There was barely enough money to afford this one vehicle.  Although, income, from the small farm combined with “moonlighting” jobs provided enough money for food, clothing, shelter, and very little else: This almost guaranteed that “An Automobile,” was purchased on “CREDIT.”   “Payments, financed by the ‘Bank, or the Dealer’, were small:  They were nevertheless extremely hard to meet, and still keep our heads above water.

My Daddy was not the type of person to buy on ‘Credit’ if there was any way to avoid this. However, he felt that the necessity of owning an Automobile outweighed his reluctance of being in debt, ‘just this once’.  From month to month he worried about the upcoming payment, but somehow, he was successful in his efforts to meet this obligation.

The car was a “1931 Ford; Model-A”,  two-door sedan.  As most other cars of the day, it was black. It was not equipped with a heater, AM-FM radio, tinted windows, cruise control or white sidewall tires.  Air conditioning was unheard of in a Home, to say nothing of an Automobile.  I suppose it would be considered, “BASIC TRANSPORTATION”, by today’s standards; but this was the sole purpose of this vehicle:  To ‘Simply Provide Transportation.’

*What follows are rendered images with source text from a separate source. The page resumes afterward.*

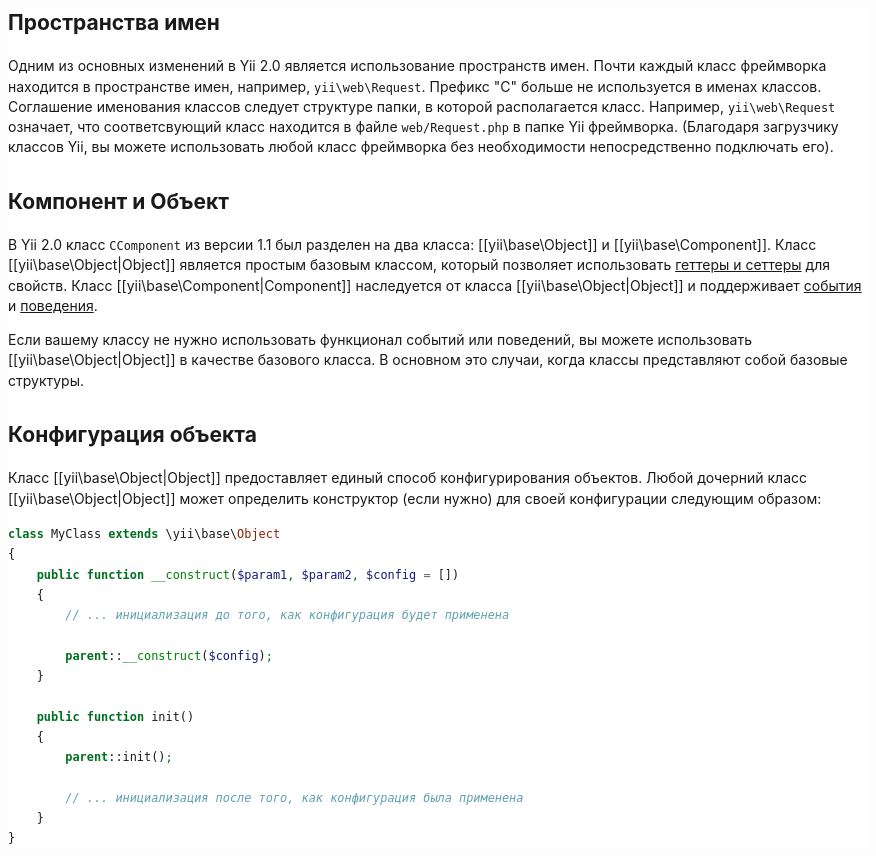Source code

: Пространства имен
-----------------

Одним из основных изменений в Yii 2.0 является использование пространств имен. Почти каждый класс фреймворка
находится в пространстве имен, например, `yii\web\Request`. Префикс "С" больше не используется в именах классов.
Соглашение именования классов следует структуре папки, в которой располагается класс. Например, `yii\web\Request`
означает, что соответсвующий класс находится в файле `web/Request.php` в папке Yii фреймворка.
(Благодаря загрузчику классов Yii, вы можете использовать любой класс фреймворка без необходимости непосредственно
подключать его).


Компонент и Объект
------------------

В Yii 2.0 класс `CComponent` из версии 1.1 был разделен на два класса: [[yii\base\Object]] и [[yii\base\Component]].
Класс [[yii\base\Object|Object]] является простым базовым классом, который позволяет использовать [геттеры и сеттеры](concept-properties.md) для свойств.
Класс [[yii\base\Component|Component]] наследуется от класса [[yii\base\Object|Object]] и поддерживает [события](concept-events.md) и
[поведения](concept-behaviors.md).

Если вашему классу не нужно использовать функционал событий или поведений, вы можете использовать [[yii\base\Object|Object]] в качестве
базового класса. В основном это случаи, когда классы представляют собой базовые структуры.


Конфигурация объекта
--------------------

Класс [[yii\base\Object|Object]] предоставляет единый способ конфигурирования объектов. Любой дочерний класс [[yii\base\Object|Object]]
может определить конструктор (если нужно) для своей конфигурации следующим образом:

```php
class MyClass extends \yii\base\Object
{
    public function __construct($param1, $param2, $config = [])
    {
        // ... инициализация до того, как конфигурация будет применена

        parent::__construct($config);
    }

    public function init()
    {
        parent::init();

        // ... инициализация после того, как конфигурация была применена
    }
}
```
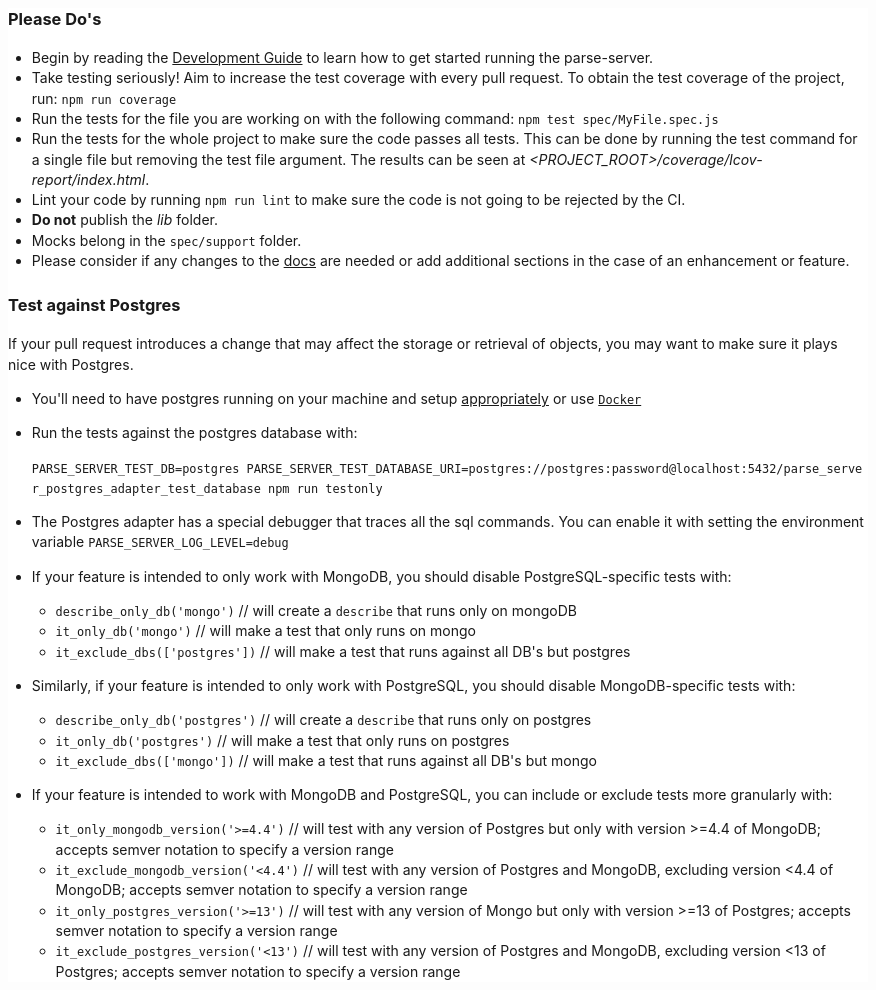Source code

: 
### Please Do's

* Begin by reading the [Development Guide](http://docs.parseplatform.org/parse-server/guide/#development-guide) to learn how to get started running the parse-server.
* Take testing seriously! Aim to increase the test coverage with every pull request. To obtain the test coverage of the project, run: `npm run coverage`
* Run the tests for the file you are working on with the following command: `npm test spec/MyFile.spec.js`
* Run the tests for the whole project to make sure the code passes all tests. This can be done by running the test command for a single file but removing the test file argument. The results can be seen at *<PROJECT_ROOT>/coverage/lcov-report/index.html*.
* Lint your code by running `npm run lint` to make sure the code is not going to be rejected by the CI.
* **Do not** publish the *lib* folder.
* Mocks belong in the `spec/support` folder.
* Please consider if any changes to the [docs](http://docs.parseplatform.org) are needed or add additional sections in the case of an enhancement or feature.

### Test against Postgres

If your pull request introduces a change that may affect the storage or retrieval of objects, you may want to make sure it plays nice with Postgres.

* You'll need to have postgres running on your machine and setup [appropriately](https://github.com/parse-community/parse-server/blob/master/scripts/before_script_postgres.sh) or use [`Docker`](#postgres-with-docker)
* Run the tests against the postgres database with:
  ```
  PARSE_SERVER_TEST_DB=postgres PARSE_SERVER_TEST_DATABASE_URI=postgres://postgres:password@localhost:5432/parse_server_postgres_adapter_test_database npm run testonly
  ``` 
* The Postgres adapter has a special debugger that traces all the sql commands. You can enable it with setting the environment variable `PARSE_SERVER_LOG_LEVEL=debug`
* If your feature is intended to only work with MongoDB, you should disable PostgreSQL-specific tests with:

  - `describe_only_db('mongo')` // will create a `describe` that runs only on mongoDB
  - `it_only_db('mongo')` // will make a test that only runs on mongo
  - `it_exclude_dbs(['postgres'])` // will make a test that runs against all DB's but postgres
* Similarly, if your feature is intended to only work with PostgreSQL, you should disable MongoDB-specific tests with:
 
  - `describe_only_db('postgres')` // will create a `describe` that runs only on postgres
  - `it_only_db('postgres')` // will make a test that only runs on postgres
  - `it_exclude_dbs(['mongo'])` // will make a test that runs against all DB's but mongo

* If your feature is intended to work with MongoDB and PostgreSQL, you can include or exclude tests more granularly with:

  - `it_only_mongodb_version('>=4.4')` // will test with any version of Postgres but only with version >=4.4 of MongoDB; accepts semver notation to specify a version range
  - `it_exclude_mongodb_version('<4.4')` // will test with any version of Postgres and MongoDB, excluding version <4.4 of MongoDB; accepts semver notation to specify a version range
  - `it_only_postgres_version('>=13')` // will test with any version of Mongo but only with version >=13 of Postgres; accepts semver notation to specify a version range
  - `it_exclude_postgres_version('<13')` // will test with any version of Postgres and MongoDB, excluding version <13 of Postgres; accepts semver notation to specify a version range


[config]: http://parseplatform.org/parse-server/api/master/ParseServerOptions.html
[config-def]: https://github.com/parse-community/parse-server/blob/master/src/Options/Definitions.js
[config-docs]: https://github.com/parse-community/parse-server/blob/master/src/Options/docs.js
[config-index]: https://github.com/parse-community/parse-server/blob/master/src/Options/index.js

An updraft carburetor on the four-cylinder engine delivered adequate fuel mileage, and even though the price of gasoline was cheap enough, we were never allowed to use the car for any purpose that was considered wasteful.  No cruising in town on a Saturday night.  No pleasure trips that did not involve the entire family.  The car was to be used when needed ONLY.

Once the debt had been satisfied, my brother and I were allowed to “borrow” the car for an evening provided we had earned the money for gas. It was mandated that we bring the car home with the same amount of gas as it had in the tank before we left home.

Eventually, the car was traded for a later model, but they all were pre-owned or USED. The very thought of financing a new car was something that daddy could not comprehend.  As long as a used one would suffice, he could not even think of going back in debt for the cost of a new one.

I remember hearing him speak of owning a new car before the great depression.  It was a  “Model “T”. Ford.”  However the hard times that he had gone through was ingrained within him to the point that he refused to buy any vehicle that he could not pay cash for, EXCEPT that one “Model A.”  If memory serves me correctly, the price of that car was slightly above $150.00.  A new one could be purchased for around $600.  This was a fortune in that day.

Daddy would have never believed  that most families of today, own at least “Two Vehicles;” and that some own as many as there are members in the family.  He would consider this a waste.

His theory was that a car should be used only for going to work, to church, to the doctor, and an occasional ride on Sunday afternoon  Any other use was folly and he did not believe in squandering money in such a useless manner.

The very fact that I remember the days of the “Model A”  as well as the struggles my Daddy had in order to pay for one, have made me appreciate the few new Automobiles that I have owned. They were financed to the hilt; however, a better economy and a steady job made the payments within the range of my paltry income.

The very fact that I was raised during “hard times” enabled me to endure a steady diet of beans and potatoes until the debt had been satisfied. Astonishing as it may seem to some, I was well into my golden years before I was finally capable of paying cash for an Automobile.

If my upbringing during these “hard times“ combined with the teachings of my father did nothing else, it instilled within me:  “A fear of any debt that is not absolutely necessary.”